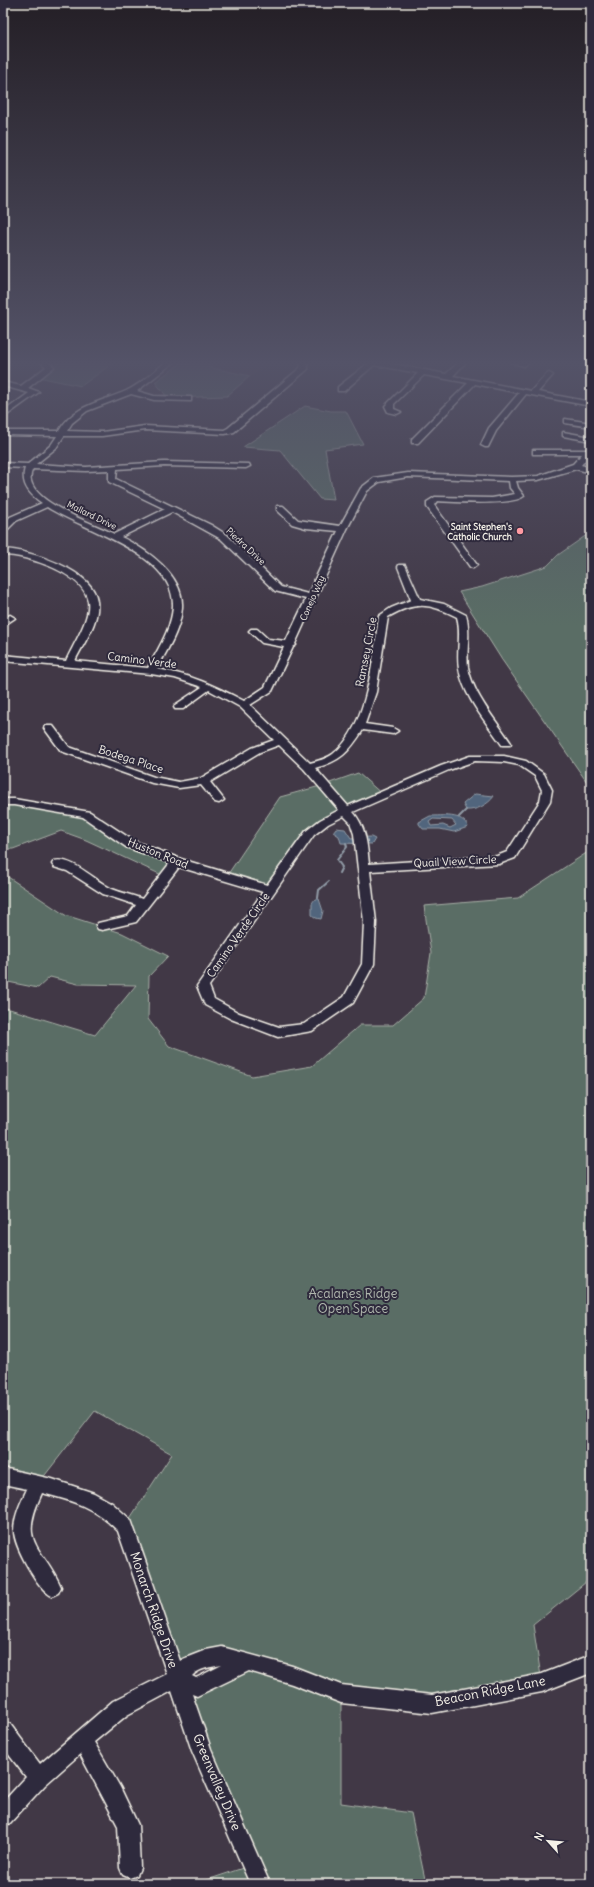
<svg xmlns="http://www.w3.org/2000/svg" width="594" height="1887" viewBox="0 0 594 1887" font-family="Delius,sans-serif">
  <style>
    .built { fill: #4e414c }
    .green { fill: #5a6d65; stroke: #a7afa6; fill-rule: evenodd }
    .water { fill: #51657d; stroke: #929da8; fill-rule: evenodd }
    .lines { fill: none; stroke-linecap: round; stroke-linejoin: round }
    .stream { stroke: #929da8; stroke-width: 2 }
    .minor-casing { stroke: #f4f1e8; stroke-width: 3 }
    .minor { fill: #2f2a3d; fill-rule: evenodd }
    .poi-dot { fill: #ff9aa2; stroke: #2f2a3d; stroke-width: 1.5 }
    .labels { text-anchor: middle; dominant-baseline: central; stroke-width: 4; stroke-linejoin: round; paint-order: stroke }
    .far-street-label { font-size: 9px; fill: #f4f1e8; stroke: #2f2a3d }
    .far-poi-label { font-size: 9px; font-weight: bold; fill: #f4f1e8; stroke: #2f2a3d; text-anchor: end }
    .street-label { font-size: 11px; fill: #f4f1e8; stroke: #2f2a3d }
    .near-park-label { font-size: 13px; fill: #afb6ad; stroke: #2f2a3d }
    .near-street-label { font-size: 13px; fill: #f4f1e8; stroke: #2f2a3d }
  </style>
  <rect width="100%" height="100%" fill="#413846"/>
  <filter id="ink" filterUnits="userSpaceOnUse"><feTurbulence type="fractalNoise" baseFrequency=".025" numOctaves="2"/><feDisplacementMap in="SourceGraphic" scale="8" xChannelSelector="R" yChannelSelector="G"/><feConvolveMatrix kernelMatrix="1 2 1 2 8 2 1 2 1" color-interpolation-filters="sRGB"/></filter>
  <g filter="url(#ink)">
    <!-- built -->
    <path class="built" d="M 171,362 L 270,362 L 227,396 L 188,399 L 163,399 L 130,391 Z"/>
    <!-- green -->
    <path class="green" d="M 61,362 L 108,362 L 113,363 L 81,386 L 38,377 L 51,367 Z
      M 192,362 L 210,362 L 211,364 L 208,367 L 250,376 L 227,396 L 168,398 L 155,382 L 181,363 L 189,364 Z
      M 305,406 L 331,411 L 346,411 L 363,444 L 325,449 L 334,500 L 320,499 L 280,450 L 243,447 Z
      M 591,532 L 591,788 L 502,660 L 459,592 L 482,587 L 547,566 L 558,555 Z
      M 358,773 L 383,795 L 324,822 L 270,890 L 226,877 L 280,797 L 324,785 Z
      M 3,802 L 86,814 L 130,844 L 177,862 L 166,877 L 86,840 L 61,831 L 13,849 L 3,849 Z
      M 591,850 L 591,1578 L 533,1625 L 542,1683 L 432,1704 L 341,1694 L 341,1803 L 411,1813 L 426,1884 L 195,1884 L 252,1865 L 202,1751 L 125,1526 L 172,1454 L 95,1411 L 38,1484 L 3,1476 L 3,1007 L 95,1035 L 136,985 L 78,984 L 50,977 L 38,988 L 3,981 L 3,879 L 8,877 L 65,915 L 122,933 L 168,956 L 149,976 L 148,1019 L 169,1046 L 252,1076 L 312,1066 L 360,1025 L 393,1025 L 424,998 L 431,953 L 424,906 L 518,898 ZM 222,1656 L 247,1662 L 197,1687 L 177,1680 L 189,1665 Z"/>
    <!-- water -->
    <path class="water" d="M 475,794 L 494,796 C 489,804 476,811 466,810 L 463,804 Z
      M 430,816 C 442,816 463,813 468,827 L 454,832 L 440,829 L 423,829 L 419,824 L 419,822 ZM 433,819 L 452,820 L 456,825 L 450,828 L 443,825 L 431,826 L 429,822 Z
      M 336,828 L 345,829 L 351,838 L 371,837 L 375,839 L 372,844 L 341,843 L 339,836 L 333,832 Z
      M 315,899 L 319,899 L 323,911 L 321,919 L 316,918 L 312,915 L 312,903 Z"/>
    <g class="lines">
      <!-- stream -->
      <path class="stream" d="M 459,817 L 466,810
        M 339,873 L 342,867 L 337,860 L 347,847 L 346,843
        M 318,898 L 319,890 L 328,882"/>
      <!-- minor casing -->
      <g class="minor-casing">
        <path id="minor" d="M 41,362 L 49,362 L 54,367 L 28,388 L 39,392 L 3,418 L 3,412 L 29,393 L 3,386 L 3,382 L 21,386 L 46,367 Z
          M 166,362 L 174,362 L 137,391 L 154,396 L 188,397 L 191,397 L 191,401 L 154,400 L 131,394 L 87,411 L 72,423 L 67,431 L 102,432 L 145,426 L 224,430 L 228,428 L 300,368 L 301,362 L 307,362 L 308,369 L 234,432 L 225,434 L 145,430 L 102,436 L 64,436 L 56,448 L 36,464 L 86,467 L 164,462 L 249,464 L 250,466 L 246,468 L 164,466 L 117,469 L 116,479 L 211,525 L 227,535 L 281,587 L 308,594 L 338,531 L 306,528 L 292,524 L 277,510 L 277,506 L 283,506 L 298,520 L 340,526 L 361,488 L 374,478 L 408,473 L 512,477 L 538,476 L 573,464 L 582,454 L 533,454 L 533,450 L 586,450 L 591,447 L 591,454 L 581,465 L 591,468 L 591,473 L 576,469 L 538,480 L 516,481 L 518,488 L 524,496 C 513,506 454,502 437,501 L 434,505 L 477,565 L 473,568 L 470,567 L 427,507 L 427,502 L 435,497 L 492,498 L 515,494 L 510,488 L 509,481 L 408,477 L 379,482 L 367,491 L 347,529 L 295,644 L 296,645 L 293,647 L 272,691 L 250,705 L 310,763 C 318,761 326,759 333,754 C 368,727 373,658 379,616 L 391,608 L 411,600 L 398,567 L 399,565 L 405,565 L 420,599 L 444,604 L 466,615 C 471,633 466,650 468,667 C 473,695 496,720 511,743 L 510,745 L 502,745 C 487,723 463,696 459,668 C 456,651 462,634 457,617 C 430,603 415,601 388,617 L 376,692 L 365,724 L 393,728 L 398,731 L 393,734 L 363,730 C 349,752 341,761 315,768 L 348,806 L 441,766 L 470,756 L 504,756 L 526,761 L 544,774 L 552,790 L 550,801 L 515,858 L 499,864 L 370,871 L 376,922 L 374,964 L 353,1003 L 312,1031 L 278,1037 L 231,1019 L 205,1005 L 197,986 L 263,892 L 179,867 L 136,922 L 102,930 L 98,929 L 96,926 L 98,923 L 128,916 L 136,905 L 103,894 L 67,871 L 54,867 L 52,864 L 54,861 C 72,856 96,882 112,889 C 122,893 132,895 142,899 L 170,863 L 126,847 L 83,817 L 14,805 L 3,805 L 3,799 L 14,799 L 90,812 L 134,841 L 181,859 L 267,885 L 306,831 L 320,820 L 339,810 L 304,769 L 279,745 L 260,752 L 210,782 L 224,800 L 219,803 L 215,802 L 201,785 L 179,788 L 152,783 L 61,751 L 44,728 L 45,726 L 53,726 L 69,747 L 154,777 L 179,782 L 201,778 L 252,748 L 274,740 L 240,707 L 209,690 L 183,709 L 175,709 L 174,707 L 175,705 L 202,687 L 175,678 L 151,674 L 3,661 L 3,655 L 66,661 C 73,645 91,618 88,601 C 84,573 26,555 3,555 L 3,549 C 29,550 94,570 97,601 C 100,622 83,644 75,661 L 148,668 C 158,649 172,628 173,606 C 175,553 82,530 47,507 L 16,521 L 6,531 L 3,532 L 3,524 L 10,517 L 42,503 C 30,495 20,484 25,468 L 3,467 L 3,463 L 28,464 L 51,445 L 57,436 L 3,435 L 3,431 L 59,431 C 74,405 101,402 126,391 C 141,384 153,372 166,362 ZM 33,469 L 86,471 L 109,470 L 109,482 L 165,509 L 114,534 C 93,523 37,505 31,481 C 30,477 31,472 33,469 ZM 172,512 L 221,539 L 275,591 L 306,599 L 286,641 L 268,639 L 257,629 L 251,629 L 249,631 L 262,643 L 284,647 L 265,687 L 244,701 C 215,686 189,674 157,669 C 167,650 181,629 182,607 C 184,575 146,549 121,537 ZM 475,761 L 504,762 L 519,765 L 535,776 L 542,790 L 540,801 L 507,852 L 497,856 L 369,864 C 367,844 366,827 353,812 L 449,770 ZM 344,816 L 350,822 L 354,834 L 364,922 L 362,964 L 344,997 L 304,1024 L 279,1027 L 239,1013 L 214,999 L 209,986 L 314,835 L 328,824 Z
          M 366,362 L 382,362 L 446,374 L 459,362 L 466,362 L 453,376 L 531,391 L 547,374 L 549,373 L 553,375 L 538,392 L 591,402 L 591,406 L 526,394 L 496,431 L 488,447 L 485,447 L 481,445 L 489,428 L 519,393 L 475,384 L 418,443 L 412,443 L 412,439 L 468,383 L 424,375 L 394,404 L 394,409 L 401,412 L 397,414 L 388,412 L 385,406 L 418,373 L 374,365 L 344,391 L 338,391 L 338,387 L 367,364 Z
          M 510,362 L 529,362 L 524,366 Z
          M 590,371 L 591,375 L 588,374 L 586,373 Z
          M 565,419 L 591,423 L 591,427 L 565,423 Z
          M 563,432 L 591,437 L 591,441 L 563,436 Z
          M 10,615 L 15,618 L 3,626 L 3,619 Z
          M 3,1468 L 52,1479 L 94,1493 L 112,1503 L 131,1520 L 180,1661 L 183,1659 L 206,1650 L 222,1647 L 292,1666 L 341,1685 L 432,1695 L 542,1674 L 591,1655 L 591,1673 L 542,1692 L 432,1713 L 341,1703 L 292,1684 L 249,1671 L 197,1696 L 192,1694 L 211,1749 L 270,1884 L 250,1884 L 192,1751 L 172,1691 L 127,1715 L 94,1742 L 120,1787 L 138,1825 L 140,1868 L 137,1875 L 130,1878 L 123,1875 L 120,1868 L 118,1826 L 80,1754 L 45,1785 L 10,1823 L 3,1826 L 3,1802 L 26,1777 L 3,1747 L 3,1722 L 10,1724 L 40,1764 L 113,1701 L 167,1674 L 118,1531 C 94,1507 74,1501 42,1493 C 17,1546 43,1545 61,1587 L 58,1593 L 52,1596 C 38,1590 14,1546 14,1531 C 14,1516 21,1502 27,1489 L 3,1484 ZM 222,1665 L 196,1678 L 192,1676 C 199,1668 212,1667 222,1665 Z"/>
      </g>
      <!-- minor -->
      <use href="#minor" class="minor"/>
    </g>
  </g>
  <!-- sky -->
  <linearGradient id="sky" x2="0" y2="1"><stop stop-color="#241f26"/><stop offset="0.58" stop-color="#545368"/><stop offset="1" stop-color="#545368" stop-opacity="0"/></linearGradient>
  <rect width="594" height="626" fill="url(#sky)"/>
  <!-- markers -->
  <circle class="poi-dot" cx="520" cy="531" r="4"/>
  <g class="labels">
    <!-- far-street labels -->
    <g class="far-street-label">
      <text transform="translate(92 515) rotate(26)">Mallard Drive</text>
      <text transform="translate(246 546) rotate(43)">Piedra Drive</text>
      <text transform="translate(312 598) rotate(-66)">Conejo Way</text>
    </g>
    <!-- far-poi labels -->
    <g class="far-poi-label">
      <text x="512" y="526">Saint Stephen's<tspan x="512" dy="10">Catholic Church</tspan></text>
    </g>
    <!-- street labels -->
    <g class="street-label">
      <text transform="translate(366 652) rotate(-79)">Ramsey Circle</text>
      <text transform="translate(142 660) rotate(7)">Camino Verde</text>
      <text transform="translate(131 759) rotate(18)">Bodega Place</text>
      <text transform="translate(158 853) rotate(22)">Huston Road</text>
      <text transform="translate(455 861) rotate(-3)">Quail View Circle</text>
      <text transform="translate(238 935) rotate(-55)">Camino Verde Circle</text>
    </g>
    <!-- near-park labels -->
    <g class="near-park-label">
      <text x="353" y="1293">Acalanes Ridge<tspan x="353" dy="15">Open Space</tspan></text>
    </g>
    <!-- near-street labels -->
    <g class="near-street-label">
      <text transform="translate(154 1610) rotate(71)">Monarch Ridge Drive</text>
      <text transform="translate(490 1691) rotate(-11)">Beacon Ridge Lane</text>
      <text transform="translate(217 1782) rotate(67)">Greenvalley Drive</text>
    </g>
  </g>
  <!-- margin -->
  <rect width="594" height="1887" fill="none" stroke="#2f2a3d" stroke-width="16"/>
  <rect x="8" y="8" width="578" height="1871" fill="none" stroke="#f4f1e8" stroke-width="1.5" filter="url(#ink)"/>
  <!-- north arrow -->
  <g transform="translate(548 1841) rotate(297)" stroke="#2f2a3d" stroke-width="3" paint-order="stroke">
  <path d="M0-3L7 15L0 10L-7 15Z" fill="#f4f1e8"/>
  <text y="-6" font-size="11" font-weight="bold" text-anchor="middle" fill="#f4f1e8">N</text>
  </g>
</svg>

--- --- ---

| WHAT IS REQUIRED |
When a line in the listing has the string "linejoin" in it, return that line.

| TASK ANSWER |
    .lines { fill: none; stroke-linecap: round; stroke-linejoin: round }
    .labels { text-anchor: middle; dominant-baseline: central; stroke-width: 4; stroke-linejoin: round; paint-order: stroke }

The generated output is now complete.